A high‐performance hybrid supercapacitor electrode based on ZnO/nitrogen‐doped carbon nanohybrid

Hybrid nanomaterials offer promising properties to serve as an electrode for hybrid supercapacitors. Herein, dye (rhodamine B, RhB) encapsulated zeolitic imidazolate frameworks (RhB@ZIF‐8) was synthesized at room temperature via triethylamine (TEA)‐assisted method. The material was used as a precursor for synthesizing zinc oxide embedded nitrogen‐doped carbon (ZnO@N‐doped C) via the carbonization at different temperatures (400°C, 600°C, and 800°C).
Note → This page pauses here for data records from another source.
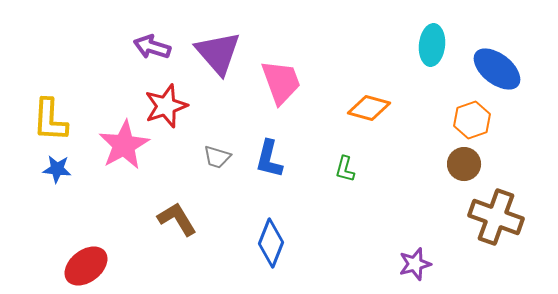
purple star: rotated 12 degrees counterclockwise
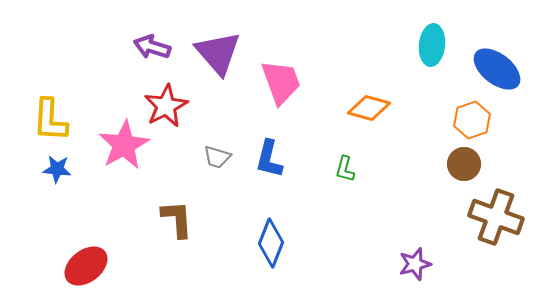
red star: rotated 9 degrees counterclockwise
brown L-shape: rotated 27 degrees clockwise
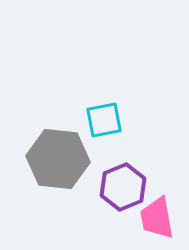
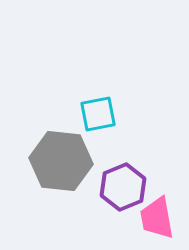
cyan square: moved 6 px left, 6 px up
gray hexagon: moved 3 px right, 2 px down
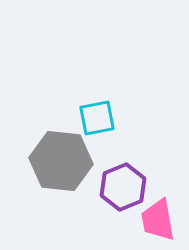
cyan square: moved 1 px left, 4 px down
pink trapezoid: moved 1 px right, 2 px down
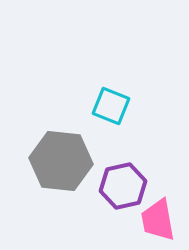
cyan square: moved 14 px right, 12 px up; rotated 33 degrees clockwise
purple hexagon: moved 1 px up; rotated 9 degrees clockwise
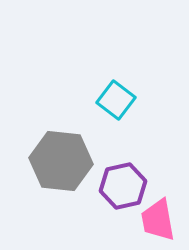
cyan square: moved 5 px right, 6 px up; rotated 15 degrees clockwise
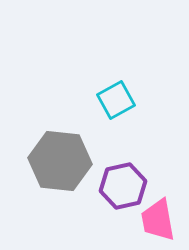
cyan square: rotated 24 degrees clockwise
gray hexagon: moved 1 px left
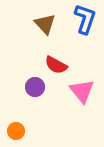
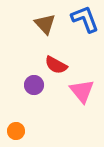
blue L-shape: rotated 40 degrees counterclockwise
purple circle: moved 1 px left, 2 px up
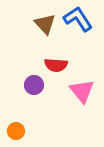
blue L-shape: moved 7 px left; rotated 12 degrees counterclockwise
red semicircle: rotated 25 degrees counterclockwise
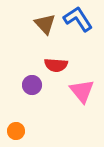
purple circle: moved 2 px left
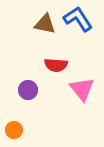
brown triangle: rotated 35 degrees counterclockwise
purple circle: moved 4 px left, 5 px down
pink triangle: moved 2 px up
orange circle: moved 2 px left, 1 px up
The materials were characterized using X‐ray diffraction (XRD), thermogravimetric analysis (TGA), differential thermal analysis (DTA), high‐resolution transmission electron microscope (HR‐TEM), energy‐dispersive X‐ray mapping (EDX), nitrogen adsorption–desorption isotherm, and X‐ray photoelectron microscope (XPS). ZnO@N‐doped C nanocrystals (15–20 nm) were used as an electrode for a hybrid supercapacitor. ZnO@N‐doped C exhibited a high capacitance of 1200 F·g−1 at a current density of 1 A·g−1 without losing any capacitance (87.7% of initial capacitance) even after 1000 galvanostatic charge–discharge cycles (GCDCs). The presence of a guest molecule such as RhB improved the capacitance of the carbonized ZIF‐8 two‐fold compared with the carbonized materials using conventional ZIF‐8. Hybrid nanomaterials (zinc oxide embedded nitrogen‐doped carbon (ZnO@N‐doped C)) was synthesized using dye (RhB) encapsulated zeolitic imidazolate frameworks (RhB@ZIF‐8) via the carbonization. ZnO@N‐doped C was used as an electrode for a hybrid supercapacitor showing a high capacitance of 1200 F·g−1 at a current density of 1 A·g−1 without losing any capacitance (87.7% of initial capacitance) even after 1000 cycles.